__RECORDS FOR THE TASK__
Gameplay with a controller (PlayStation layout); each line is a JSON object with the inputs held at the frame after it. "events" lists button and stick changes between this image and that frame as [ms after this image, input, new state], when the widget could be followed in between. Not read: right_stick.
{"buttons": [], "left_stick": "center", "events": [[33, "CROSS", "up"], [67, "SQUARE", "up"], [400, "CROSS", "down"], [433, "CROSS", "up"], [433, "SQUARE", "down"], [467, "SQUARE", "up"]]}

---

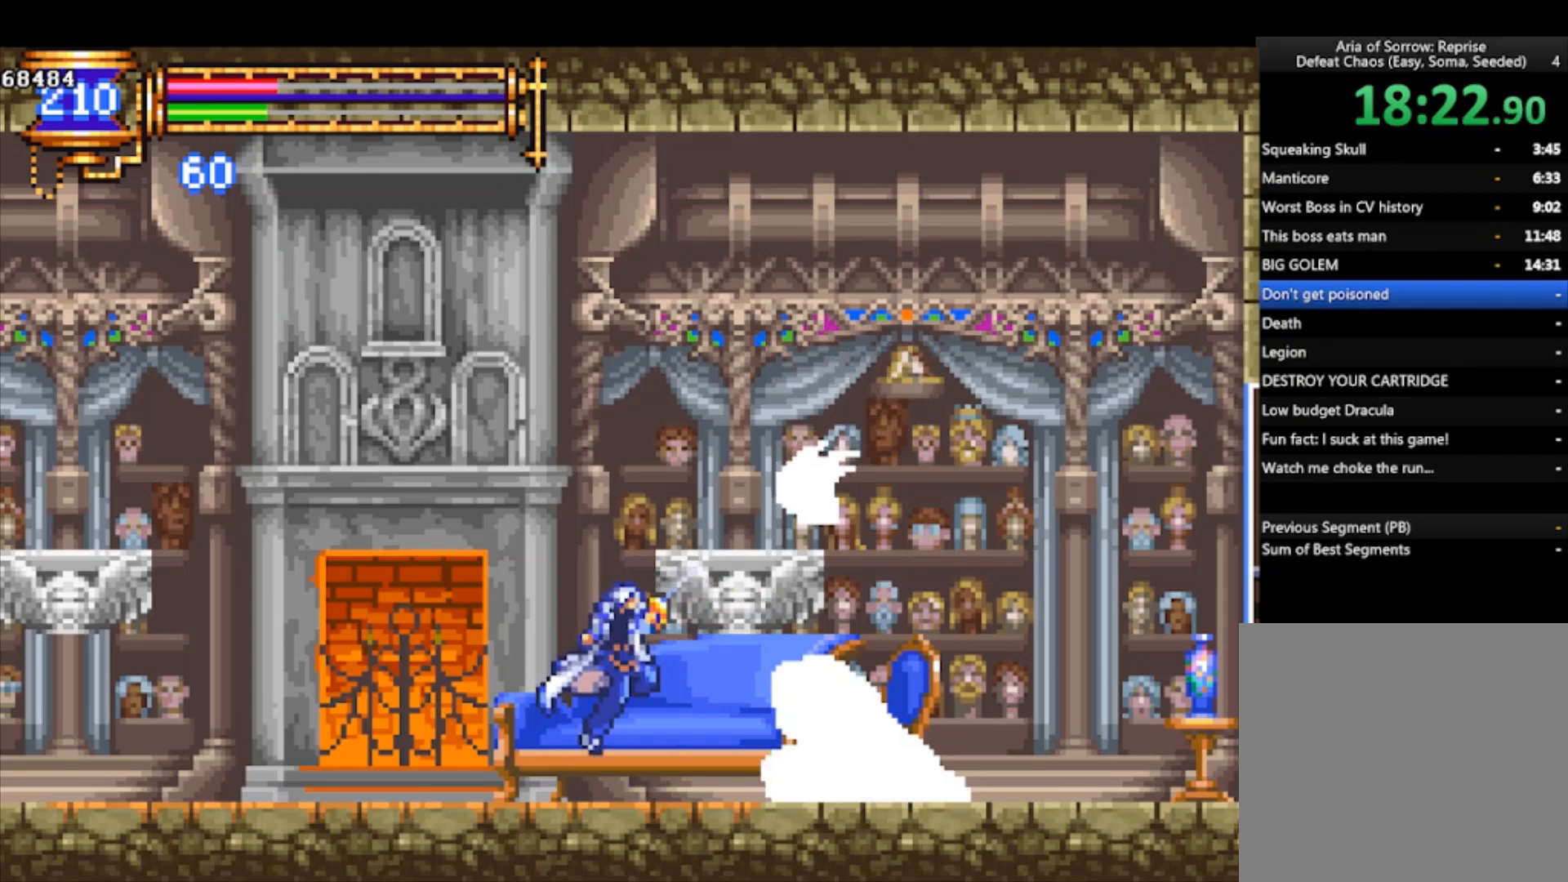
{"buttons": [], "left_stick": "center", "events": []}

--

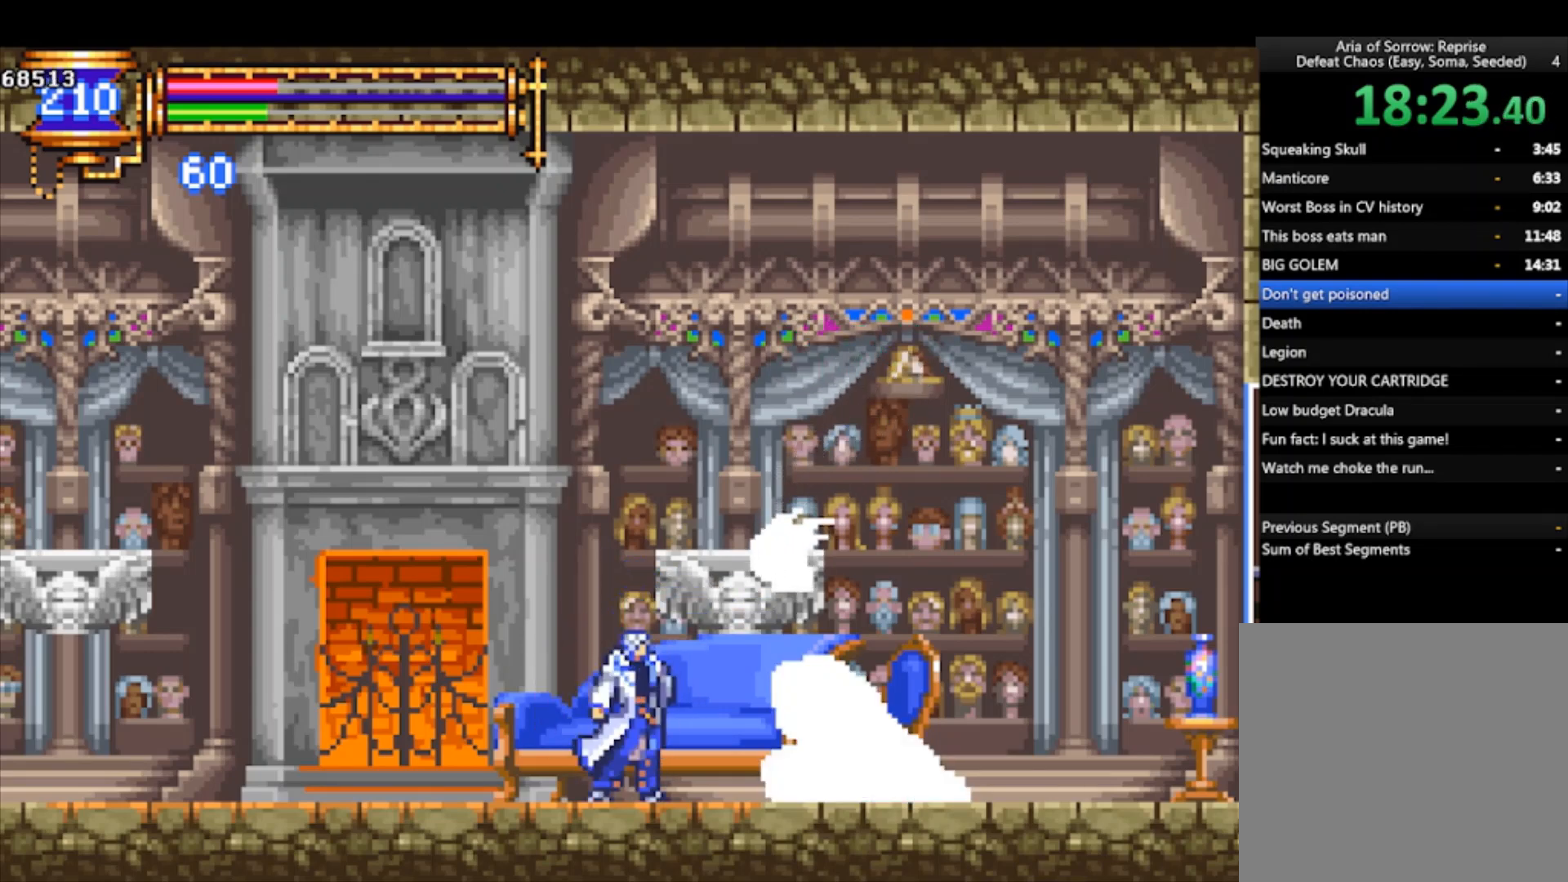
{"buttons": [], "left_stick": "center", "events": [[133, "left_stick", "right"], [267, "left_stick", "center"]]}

__ABOUT THIS EXERCISE__
Among the lines of the listing above, which ones contain the word "center"? Show them.

__ANSWER TO THE EXERCISE__
{"buttons": [], "left_stick": "center", "events": [[33, "CROSS", "up"], [67, "SQUARE", "up"], [400, "CROSS", "down"], [433, "CROSS", "up"], [433, "SQUARE", "down"], [467, "SQUARE", "up"]]}
{"buttons": [], "left_stick": "center", "events": []}
{"buttons": [], "left_stick": "center", "events": [[133, "left_stick", "right"], [267, "left_stick", "center"]]}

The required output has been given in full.